Cape Town – Retailers of liquid petroleum gas (LPG) are upset with the new price clamps on gas, and many are threatening to stop selling LPG altogether.
After Friday's surprise announcement by the department of energy that household gas prices would be regulated and a cap put on the profit margin of R1.20/kg, as from Wednesday, retailers claim it will not be worth their while to sell the gas.
Retailers at the coast can charge no more than R15.69/kg for LPG, and in Gauteng no more than R17.27/kg.
Peter Noke, national director of the South African Petroleum Retailers Association, said the regulated prices, along with the many risks involved in selling LPG, would make LPG more affordable, but not more accessible.

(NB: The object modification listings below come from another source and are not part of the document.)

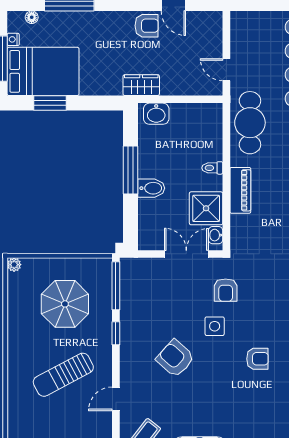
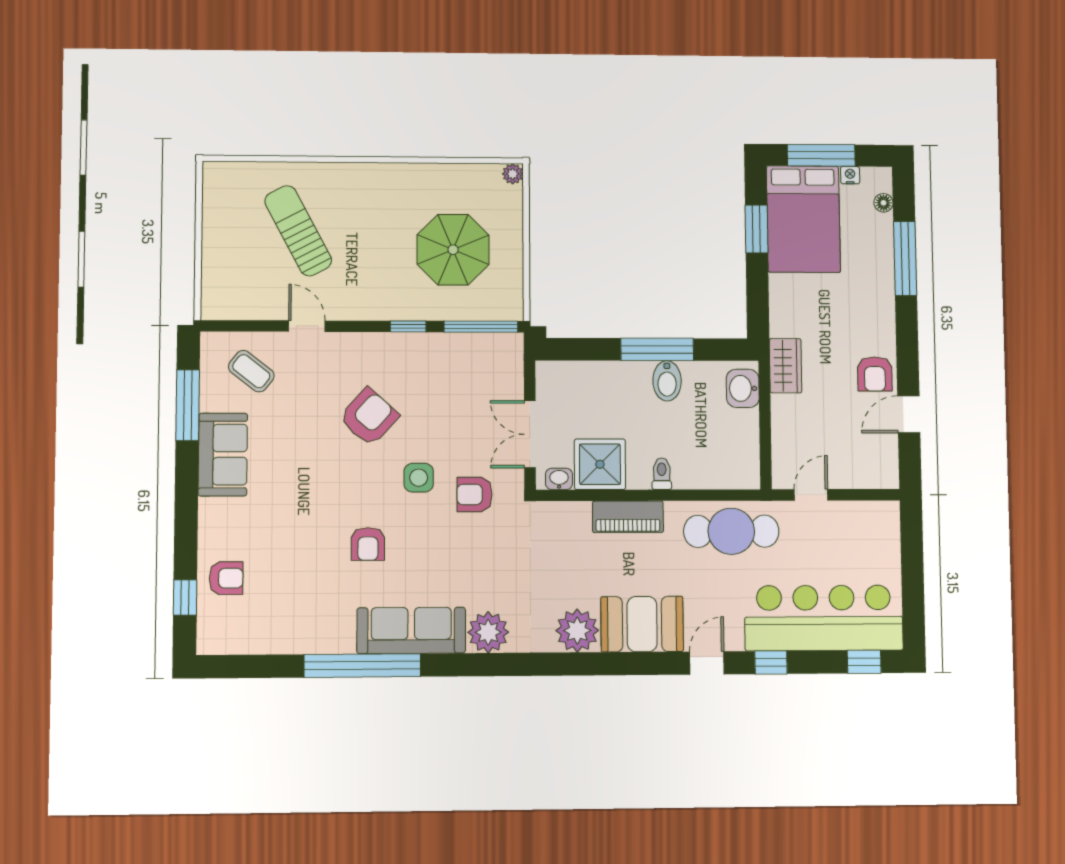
bidet: (151, 188) -> (667, 381), moved
double door: (186, 254) -> (530, 434), swing flipped
sun lounger: (63, 375) -> (298, 231), moved

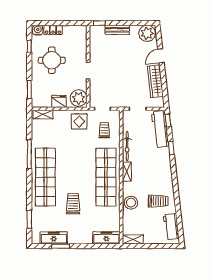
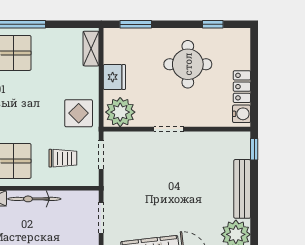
water cooler: (38, 30) -> (242, 114), moved
locker: (53, 30) -> (242, 87), moved
bench: (117, 30) -> (242, 189), width x1.36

The retail industry was disappointed that it was told only on Friday that prices were to be regulated from this week, he said. Many retailers read the news in Sake24 only on Monday.

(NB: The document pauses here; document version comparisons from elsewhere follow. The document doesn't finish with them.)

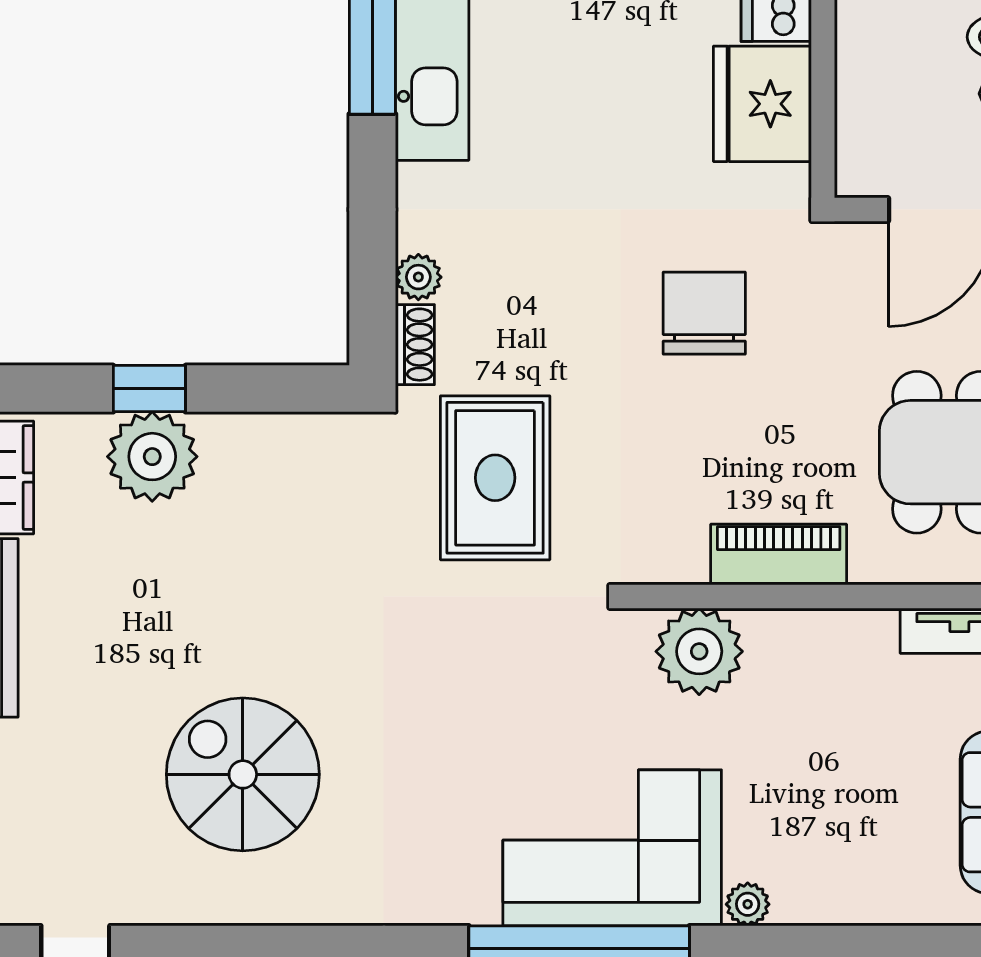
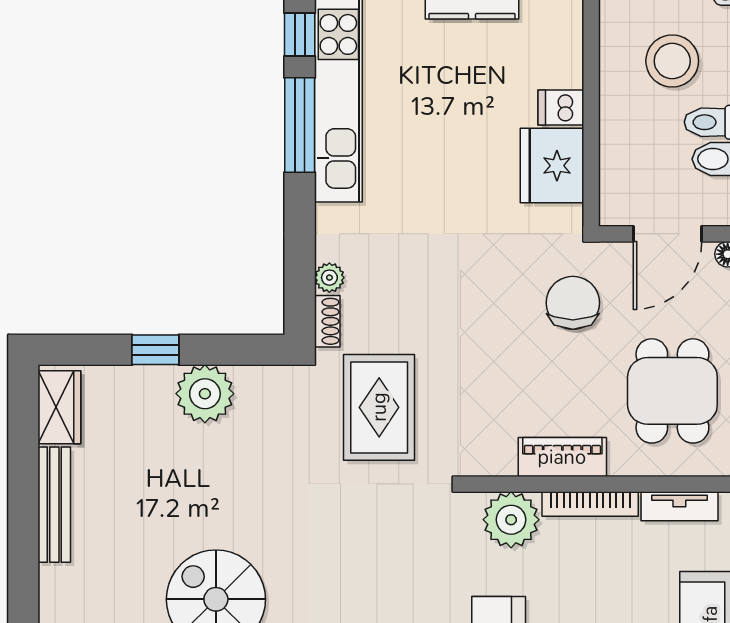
chair: (704, 313) -> (573, 303), moved
plant: (152, 457) -> (205, 394), moved
bookcase: (821, 627) -> (590, 504), added

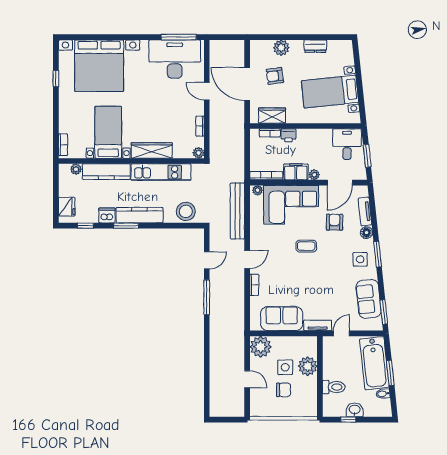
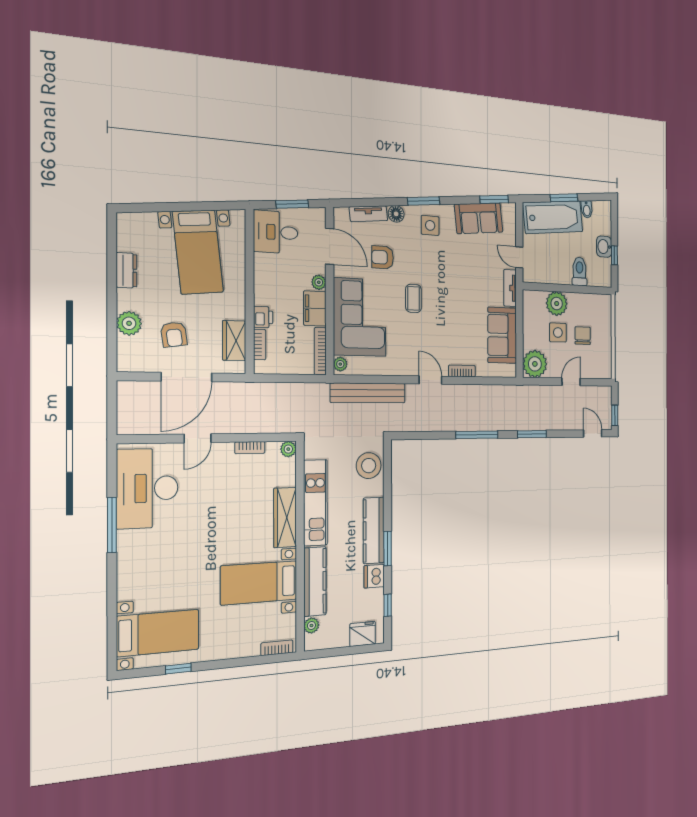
window: (179, 37) -> (112, 525), moved
bed with nightstands: (99, 66) -> (158, 633), width x0.54
door: (207, 260) -> (593, 433), moved
window: (207, 344) -> (532, 434), added
window: (221, 420) -> (615, 415), added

The department of energy is meanwhile calling on the public to help ensure that dealers charge the correct price for LPG from Wednesday, said Tseliso Maqubela, deputy director-general for hydrocarbons and energy planning.
LPG distributor African Oxygen [JSE:AFR] in turn warned that it would be a major challenge to force price regulation on criminals illegally filling and trading in gas cylinders produced by legitimate gas distributors.
Maqubela agreed that it would at first be difficult to enforce the price regulation, as this would require some 4 500 inspectors.
Afrox managing director Tjaart Kruger confirmed that Afrox had been in discussions with government about price regulation from the outset.
Close co-operation was needed between government, the LPG industry and consumers for effective regulation and the eradication of illegal practices.
These practices were costing large distributors in the 9kg gas cylinder market an estimated R150m a year, Kruger pointed out.